Natalie believes firmly in a women's right to make her own decisions regarding her body, and access to abortion is far from the only right at stake now that Roe v. Wade has been overturned.  The rights to the most intimate decisions between couples - birth control, same-sex marriage, emergency contraception, and in vitro fertilization, could be decided by state law. If Roe falls, as seems likely, it will fall to state legislatures to protect our right to privacy and reproductive freedom, and Natalie will fight to ensure that freedom and access in Maryland.

ECONOMY

Growing our economy here in Maryland and in our district is the priority on which so many others are based, and should be a part of the mission of every government agency. We must grow and attract a skilled workforce, which means investing in education, apprenticeships, and other traditional and non-traditional pathways that enable everyone to build a career or a business. Investments in transportation, the environment, housing, public safety and amenities such as parks and recreational opportunities all serve to attract businesses to our state. 

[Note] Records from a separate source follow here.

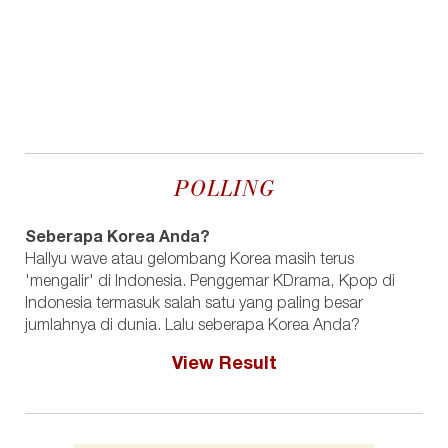
POLLING
Seberapa Korea Anda?
Hallyu wave atau gelombang Korea masih terus
'mengalir' di Indonesia. Penggemar KDrama, Kpop di
Indonesia termasuk salah satu yang paling besar
jumlahnya di dunia. Lalu seberapa Korea Anda?
View Result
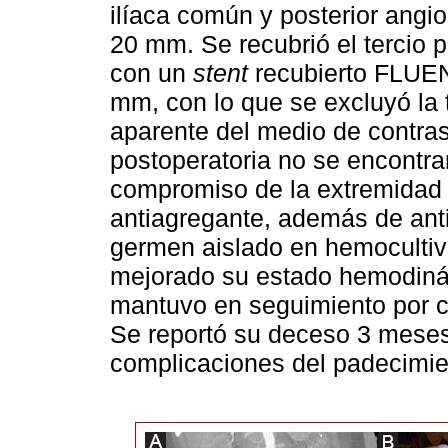
ilíaca común y posterior angiop
20 mm. Se recubrió el tercio pr
con un
stent
recubierto FLUE
mm, con lo que se excluyó la 
aparente del medio de contras
postoperatoria no se encont
compromiso de la extremidad 
antiagregante, además de antib
germen aislado en hemocultivo
mejorado su estado hemodinám
mantuvo en seguimiento por co
Se reportó su deceso 3 meses
complicaciones del padecimie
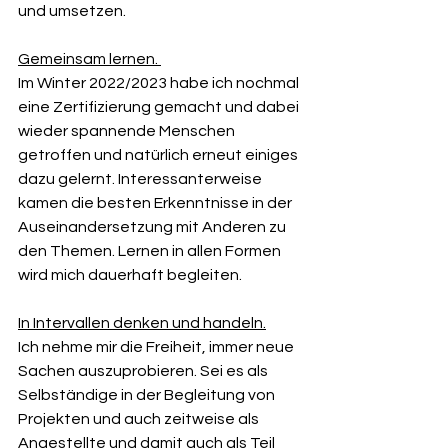
und umsetzen. 
Gemeinsam lernen. 
Im Winter 2022/2023 habe ich nochmal 
eine Zertifizierung gemacht und dabei 
wieder spannende Menschen 
getroffen und natürlich erneut einiges 
dazu gelernt. Interessanterweise 
kamen die besten Erkenntnisse in der 
Auseinandersetzung mit Anderen zu 
den Themen. Lernen in allen Formen 
wird mich dauerhaft begleiten.
In Intervallen denken und handeln.
Ich nehme mir die Freiheit, immer neue 
Sachen auszuprobieren. Sei es als 
Selbständige in der Begleitung von 
Projekten und auch zeitweise als 
Angestellte und damit auch als Teil 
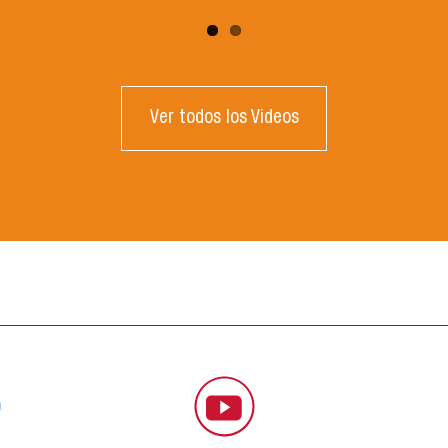
Ver todos los Videos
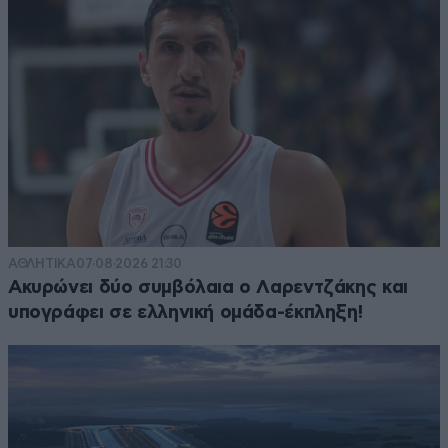
ΑΘΛΗΤΙΚΑ
07·08·2026 21:30
Ακυρώνει δύο συμβόλαια ο Λαρεντζάκης και
υπογράφει σε ελληνική ομάδα-έκπληξη!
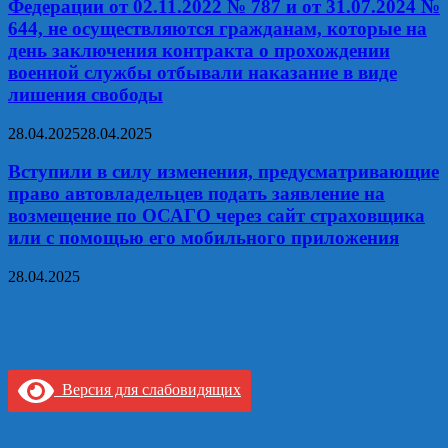
Федерации от 02.11.2022 № 787 и от 31.07.2024 №
644, не осуществляются гражданам, которые на
день заключения контракта о прохождении
военной службы отбывали наказание в виде
лишения свободы
28.04.2025
28.04.2025
Вступили в силу изменения, предусматривающие
право автовладельцев подать заявление на
возмещение по ОСАГО через сайт страховщика
или с помощью его мобильного приложения
28.04.2025
Версия для слабовидящих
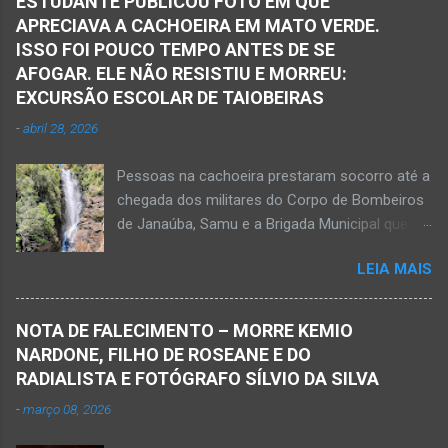
ESTUDANTE PUBLICOU FOTO EM QUE
APRECIAVA A CACHOEIRA EM MATO VERDE.
ISSO FOI POUCO TEMPO ANTES DE SE
AFOGAR. ELE NÃO RESISTIU E MORREU:
EXCURSÃO ESCOLAR DE TAIOBEIRAS
-
abril 28, 2026
Pessoas na cachoeira prestaram socorro até a
chegada dos militares do Corpo de Bombeiros
de Janaúba, Samu e a Brigada Municipal que
auxiliaram no socorro, mas o jovem não
LEIA MAIS
resistiu e foi a óbito Foto álbum pessoal Kauan
Pereira Alves publicou em sua rede social a
foto em que apreciava a Cachoeira Maria Rosa,
NOTA DE FALECIMENTO – MORRE KEMIO
em Mato Verde, pouco tempo antes de se
NARDONE, FILHO DE ROSEANE E DO
afogar e depois vir a óbito nesta terça-feira, dia
RADIALISTA E FOTÓGRAFO SÍLVIO DA SILVA
28 de abril de 2026. Foto álbum pessoal Kauan
-
março 08, 2026
Pereira Alves. Fotos CB Populares, Corpo de
Bombeiros Militar, Samu e Brigada Municipal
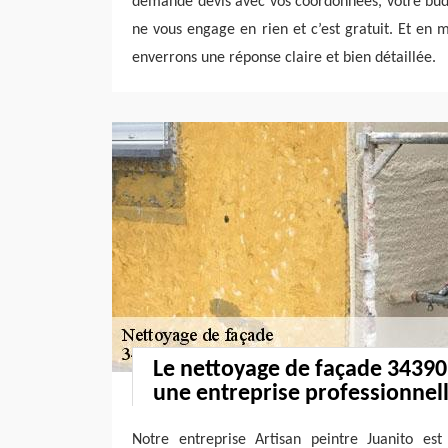
demande devis avec vos coordonnées, votre bud
ne vous engage en rien et c’est gratuit. Et en
enverrons une réponse claire et bien détaillée.
Le nettoyage de façade 34390
une entreprise professionnel
Notre entreprise Artisan peintre Juanito es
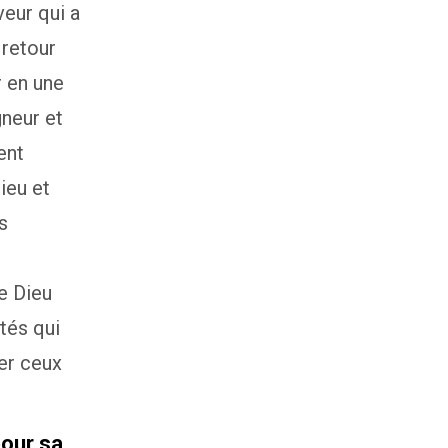
eur qui a
 retour
r en une
neur et
ent
Dieu et
s
e Dieu
tés qui
er ceux
pour sa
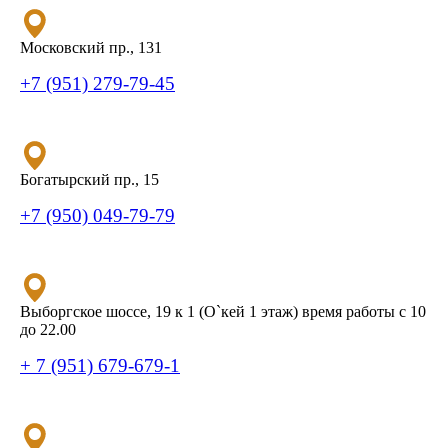
Московский пр., 131
+7 (951) 279-79-45
Богатырский пр., 15
+7 (950) 049-79-79
Выборгское шоссе, 19 к 1 (О`кей 1 этаж) время работы с 10
до 22.00
+ 7 (951) 679-679-1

Among the many opportunities we have to grow our economy, the recently passed Infrastructure Investment and Jobs Act will provide billions of dollars to expand broadband access, build bridges and roads, and improve the Port of Baltimore, investments which will further attract business to our state in the future.

CivicHealth

CIVIC HEALTH

We must actively find opportunities to bridge the partisan divide and bring people with differing political beliefs together. Our government works best when everyone feels empowered to participate in a productive civic process. If we listen to each other with open minds, we have a much better chance of thinking creatively and working together to solve our problems to keep improving our district. And when we work together, we ensure that our government is one by and for the people, not the special interests.